ABOUT THIS TASK: Transcribe, starting at the line with "4: (146, 438, 10.85)" and ending at the line with "30: (284, 272, 4.14)", every line of the material below exactly, but leave out the pictures and anything outside that span.

EXTRACTED MATERIAL:
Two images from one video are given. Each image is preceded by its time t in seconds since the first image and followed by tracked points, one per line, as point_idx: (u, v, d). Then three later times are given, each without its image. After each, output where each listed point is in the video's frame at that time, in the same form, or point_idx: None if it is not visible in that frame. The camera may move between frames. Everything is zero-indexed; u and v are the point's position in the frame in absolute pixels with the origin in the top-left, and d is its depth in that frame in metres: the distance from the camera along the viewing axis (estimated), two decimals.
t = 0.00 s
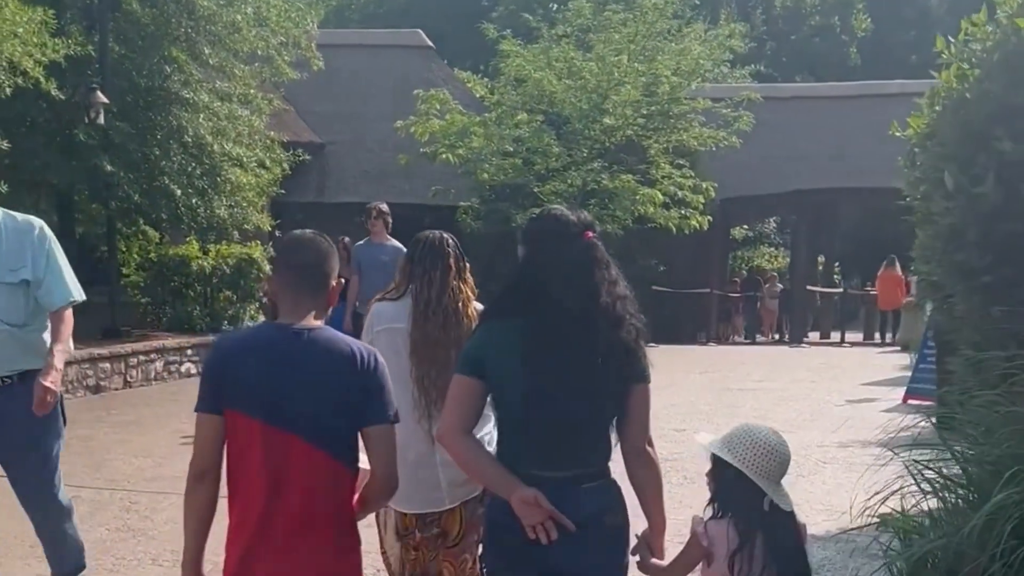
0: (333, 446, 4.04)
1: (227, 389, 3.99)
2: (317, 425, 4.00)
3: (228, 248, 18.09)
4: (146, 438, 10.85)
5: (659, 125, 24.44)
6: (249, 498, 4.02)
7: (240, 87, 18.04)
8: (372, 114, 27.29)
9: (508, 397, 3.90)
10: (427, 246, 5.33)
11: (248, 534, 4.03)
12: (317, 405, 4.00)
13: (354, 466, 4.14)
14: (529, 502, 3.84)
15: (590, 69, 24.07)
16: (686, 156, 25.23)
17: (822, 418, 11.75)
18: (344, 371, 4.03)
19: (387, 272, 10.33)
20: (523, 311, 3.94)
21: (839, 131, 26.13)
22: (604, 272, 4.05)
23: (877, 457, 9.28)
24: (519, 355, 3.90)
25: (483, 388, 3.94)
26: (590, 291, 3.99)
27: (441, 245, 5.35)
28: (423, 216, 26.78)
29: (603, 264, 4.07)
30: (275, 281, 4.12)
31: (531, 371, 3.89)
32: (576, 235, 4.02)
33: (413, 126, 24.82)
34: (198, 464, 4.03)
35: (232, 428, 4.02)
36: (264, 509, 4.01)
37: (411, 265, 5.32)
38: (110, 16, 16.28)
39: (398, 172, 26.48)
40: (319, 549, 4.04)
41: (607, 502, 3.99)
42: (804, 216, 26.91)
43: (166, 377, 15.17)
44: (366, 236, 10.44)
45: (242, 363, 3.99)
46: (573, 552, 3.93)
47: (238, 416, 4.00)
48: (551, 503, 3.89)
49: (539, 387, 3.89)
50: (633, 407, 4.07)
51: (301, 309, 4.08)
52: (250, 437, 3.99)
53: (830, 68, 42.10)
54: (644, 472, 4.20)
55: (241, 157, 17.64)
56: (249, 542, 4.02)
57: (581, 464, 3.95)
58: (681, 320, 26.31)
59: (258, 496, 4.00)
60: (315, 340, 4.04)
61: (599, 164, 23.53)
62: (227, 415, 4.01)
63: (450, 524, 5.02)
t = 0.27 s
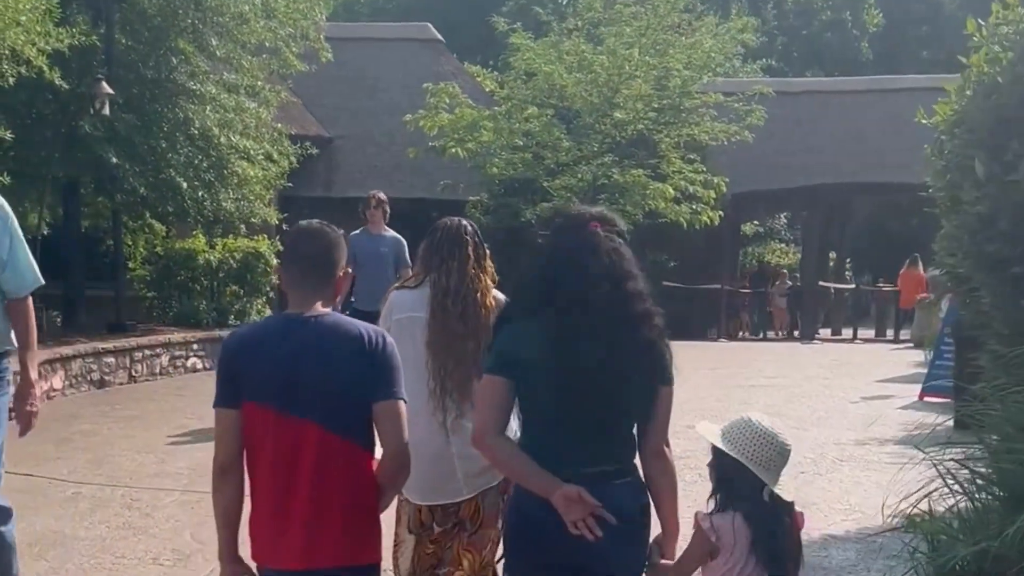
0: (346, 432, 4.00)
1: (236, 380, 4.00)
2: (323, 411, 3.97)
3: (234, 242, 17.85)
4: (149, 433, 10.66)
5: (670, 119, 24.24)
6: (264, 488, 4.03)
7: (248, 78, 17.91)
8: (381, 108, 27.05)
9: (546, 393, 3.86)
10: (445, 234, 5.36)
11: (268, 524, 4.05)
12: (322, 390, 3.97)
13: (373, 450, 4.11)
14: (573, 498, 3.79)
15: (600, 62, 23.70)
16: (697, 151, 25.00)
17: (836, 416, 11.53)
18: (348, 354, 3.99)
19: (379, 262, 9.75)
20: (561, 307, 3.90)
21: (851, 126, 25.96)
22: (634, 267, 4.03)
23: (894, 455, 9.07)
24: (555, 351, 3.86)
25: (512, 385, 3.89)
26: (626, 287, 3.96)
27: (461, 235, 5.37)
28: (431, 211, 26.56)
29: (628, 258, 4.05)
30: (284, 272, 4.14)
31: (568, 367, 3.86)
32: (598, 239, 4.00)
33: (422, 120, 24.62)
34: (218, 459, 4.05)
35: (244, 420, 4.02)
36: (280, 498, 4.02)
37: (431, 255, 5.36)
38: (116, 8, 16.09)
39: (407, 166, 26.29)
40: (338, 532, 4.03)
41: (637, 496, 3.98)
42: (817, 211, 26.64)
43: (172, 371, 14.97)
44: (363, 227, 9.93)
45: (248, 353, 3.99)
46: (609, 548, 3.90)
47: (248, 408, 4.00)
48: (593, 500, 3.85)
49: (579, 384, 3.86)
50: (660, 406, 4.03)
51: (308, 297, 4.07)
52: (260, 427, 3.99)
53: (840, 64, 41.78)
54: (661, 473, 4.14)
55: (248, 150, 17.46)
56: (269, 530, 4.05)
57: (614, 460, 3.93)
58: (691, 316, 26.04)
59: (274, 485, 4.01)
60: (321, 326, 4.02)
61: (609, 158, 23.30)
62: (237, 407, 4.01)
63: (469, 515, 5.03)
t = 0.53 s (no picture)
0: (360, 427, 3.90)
1: (254, 373, 3.96)
2: (336, 405, 3.88)
3: (237, 242, 17.71)
4: (152, 437, 10.53)
5: (678, 120, 24.18)
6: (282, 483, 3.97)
7: (253, 77, 17.81)
8: (387, 109, 26.92)
9: (572, 381, 3.79)
10: (451, 236, 5.21)
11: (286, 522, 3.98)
12: (336, 383, 3.89)
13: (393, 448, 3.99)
14: (594, 490, 3.75)
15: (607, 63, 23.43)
16: (705, 151, 24.84)
17: (847, 420, 11.35)
18: (363, 347, 3.90)
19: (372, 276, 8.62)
20: (594, 296, 3.84)
21: (862, 127, 25.73)
22: (661, 256, 3.98)
23: (908, 461, 8.90)
24: (583, 339, 3.80)
25: (543, 374, 3.82)
26: (657, 275, 3.91)
27: (468, 236, 5.22)
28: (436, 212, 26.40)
29: (654, 245, 4.00)
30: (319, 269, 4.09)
31: (596, 356, 3.80)
32: (625, 229, 3.95)
33: (428, 120, 24.49)
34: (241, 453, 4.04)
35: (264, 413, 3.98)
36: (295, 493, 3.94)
37: (439, 257, 5.21)
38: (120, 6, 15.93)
39: (413, 167, 26.18)
40: (352, 532, 3.92)
41: (659, 484, 3.93)
42: (825, 213, 26.50)
43: (175, 373, 14.84)
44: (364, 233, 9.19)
45: (265, 346, 3.95)
46: (630, 539, 3.86)
47: (266, 401, 3.96)
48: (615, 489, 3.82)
49: (605, 372, 3.80)
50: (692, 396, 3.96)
51: (333, 293, 4.02)
52: (276, 420, 3.94)
53: (849, 64, 41.52)
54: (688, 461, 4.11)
55: (252, 150, 17.32)
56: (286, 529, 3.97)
57: (639, 450, 3.89)
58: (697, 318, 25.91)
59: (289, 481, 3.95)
60: (341, 320, 3.95)
61: (616, 159, 23.08)
62: (256, 401, 3.97)
63: (491, 514, 4.98)
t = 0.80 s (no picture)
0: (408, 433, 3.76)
1: (304, 369, 3.81)
2: (387, 409, 3.74)
3: (237, 241, 17.59)
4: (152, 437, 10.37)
5: (680, 119, 24.07)
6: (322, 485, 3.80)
7: (252, 74, 17.70)
8: (387, 108, 26.75)
9: (583, 381, 3.74)
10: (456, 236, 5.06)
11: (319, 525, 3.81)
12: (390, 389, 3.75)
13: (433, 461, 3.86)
14: (607, 489, 3.68)
15: (609, 61, 23.32)
16: (707, 151, 24.69)
17: (854, 422, 11.19)
18: (420, 354, 3.78)
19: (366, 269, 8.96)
20: (604, 297, 3.80)
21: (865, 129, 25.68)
22: (677, 255, 3.90)
23: (919, 464, 8.75)
24: (593, 338, 3.73)
25: (557, 373, 3.78)
26: (672, 273, 3.83)
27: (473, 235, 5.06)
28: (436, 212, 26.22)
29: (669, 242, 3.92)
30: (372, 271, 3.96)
31: (608, 353, 3.71)
32: (640, 227, 3.89)
33: (429, 119, 24.31)
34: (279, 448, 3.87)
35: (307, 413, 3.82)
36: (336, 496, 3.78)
37: (446, 257, 5.08)
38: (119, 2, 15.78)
39: (413, 166, 26.01)
40: (393, 542, 3.76)
41: (677, 485, 3.81)
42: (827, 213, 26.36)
43: (174, 373, 14.68)
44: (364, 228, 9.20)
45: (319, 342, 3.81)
46: (647, 540, 3.75)
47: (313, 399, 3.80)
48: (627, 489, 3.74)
49: (619, 371, 3.72)
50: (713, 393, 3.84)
51: (390, 294, 3.87)
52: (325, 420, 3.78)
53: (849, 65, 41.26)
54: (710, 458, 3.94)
55: (252, 148, 17.18)
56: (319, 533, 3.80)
57: (656, 451, 3.78)
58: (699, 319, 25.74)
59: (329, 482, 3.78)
60: (399, 324, 3.82)
61: (619, 158, 23.02)
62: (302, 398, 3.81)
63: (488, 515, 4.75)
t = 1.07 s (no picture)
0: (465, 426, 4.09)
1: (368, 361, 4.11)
2: (446, 403, 4.06)
3: (233, 248, 17.50)
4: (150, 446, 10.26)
5: (677, 125, 23.94)
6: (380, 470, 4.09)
7: (248, 80, 17.58)
8: (383, 113, 26.59)
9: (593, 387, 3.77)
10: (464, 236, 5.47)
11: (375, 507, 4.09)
12: (449, 382, 4.07)
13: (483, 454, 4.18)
14: (614, 495, 3.68)
15: (606, 67, 23.22)
16: (703, 157, 24.57)
17: (859, 430, 11.06)
18: (477, 349, 4.11)
19: (358, 279, 9.27)
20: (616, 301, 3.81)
21: (864, 132, 25.48)
22: (693, 264, 3.89)
23: (927, 475, 8.64)
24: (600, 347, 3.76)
25: (572, 379, 3.81)
26: (684, 280, 3.83)
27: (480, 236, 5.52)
28: (432, 218, 26.08)
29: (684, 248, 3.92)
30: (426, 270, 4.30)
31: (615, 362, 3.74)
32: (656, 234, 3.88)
33: (424, 124, 24.16)
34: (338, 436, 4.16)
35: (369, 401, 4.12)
36: (396, 481, 4.07)
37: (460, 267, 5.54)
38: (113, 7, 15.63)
39: (409, 171, 25.87)
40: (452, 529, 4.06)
41: (690, 495, 3.77)
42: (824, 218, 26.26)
43: (168, 382, 14.51)
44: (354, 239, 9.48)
45: (383, 336, 4.12)
46: (659, 547, 3.72)
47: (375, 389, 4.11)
48: (635, 494, 3.72)
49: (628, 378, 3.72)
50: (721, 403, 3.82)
51: (447, 293, 4.22)
52: (386, 409, 4.09)
53: (845, 70, 41.19)
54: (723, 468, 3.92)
55: (248, 154, 17.04)
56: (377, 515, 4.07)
57: (668, 459, 3.75)
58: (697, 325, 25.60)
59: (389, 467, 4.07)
60: (452, 323, 4.15)
61: (614, 164, 22.97)
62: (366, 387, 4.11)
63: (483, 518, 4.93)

SOLUTION BELOW:
4: (146, 438, 10.85)
5: (659, 125, 24.44)
6: (249, 498, 4.02)
7: (240, 87, 18.04)
8: (372, 114, 27.29)
9: (508, 397, 3.90)
10: (427, 246, 5.33)
11: (248, 534, 4.03)
12: (317, 405, 4.00)
13: (354, 466, 4.14)
14: (529, 502, 3.84)
15: (590, 69, 24.07)
16: (686, 156, 25.23)
17: (822, 418, 11.75)
18: (344, 371, 4.03)
19: (387, 272, 10.33)
20: (523, 311, 3.94)
21: (839, 131, 26.13)
22: (604, 272, 4.05)
23: (877, 457, 9.28)
24: (519, 355, 3.90)
25: (483, 388, 3.94)
26: (590, 291, 3.99)
27: (441, 245, 5.35)
28: (423, 216, 26.78)
29: (603, 264, 4.07)
30: (275, 281, 4.12)
31: (531, 371, 3.89)
32: (576, 235, 4.02)
33: (413, 126, 24.82)
34: (198, 464, 4.03)
35: (232, 428, 4.02)
36: (264, 509, 4.01)
37: (411, 265, 5.32)
38: (110, 16, 16.28)
39: (398, 172, 26.48)
40: (319, 549, 4.04)
41: (607, 502, 3.99)
42: (804, 216, 26.91)
43: (166, 377, 15.17)
44: (366, 236, 10.44)
45: (242, 363, 3.99)
46: (573, 552, 3.93)
47: (238, 416, 4.00)
48: (551, 503, 3.89)
49: (539, 387, 3.89)
50: (633, 407, 4.07)
51: (301, 309, 4.08)
52: (250, 437, 3.99)
53: (830, 68, 42.10)
54: (644, 472, 4.20)
55: (241, 157, 17.64)
56: (249, 542, 4.02)
57: (581, 464, 3.95)
58: (681, 320, 26.31)
59: (258, 496, 4.00)
60: (315, 340, 4.04)
61: (599, 164, 23.53)
62: (227, 415, 4.01)
63: (450, 524, 5.02)
t = 0.27 s
0: (346, 432, 4.00)
1: (236, 380, 4.00)
2: (323, 411, 3.97)
3: (234, 242, 17.85)
4: (149, 433, 10.66)
5: (670, 119, 24.24)
6: (264, 488, 4.03)
7: (248, 78, 17.91)
8: (381, 108, 27.05)
9: (546, 393, 3.86)
10: (445, 234, 5.36)
11: (268, 524, 4.05)
12: (322, 390, 3.97)
13: (373, 450, 4.11)
14: (573, 498, 3.79)
15: (600, 62, 23.70)
16: (697, 151, 25.00)
17: (836, 416, 11.53)
18: (348, 354, 3.99)
19: (379, 262, 9.75)
20: (561, 307, 3.90)
21: (851, 126, 25.96)
22: (634, 267, 4.03)
23: (894, 455, 9.07)
24: (555, 351, 3.86)
25: (512, 385, 3.89)
26: (626, 287, 3.96)
27: (461, 235, 5.37)
28: (431, 211, 26.56)
29: (628, 258, 4.05)
30: (284, 272, 4.14)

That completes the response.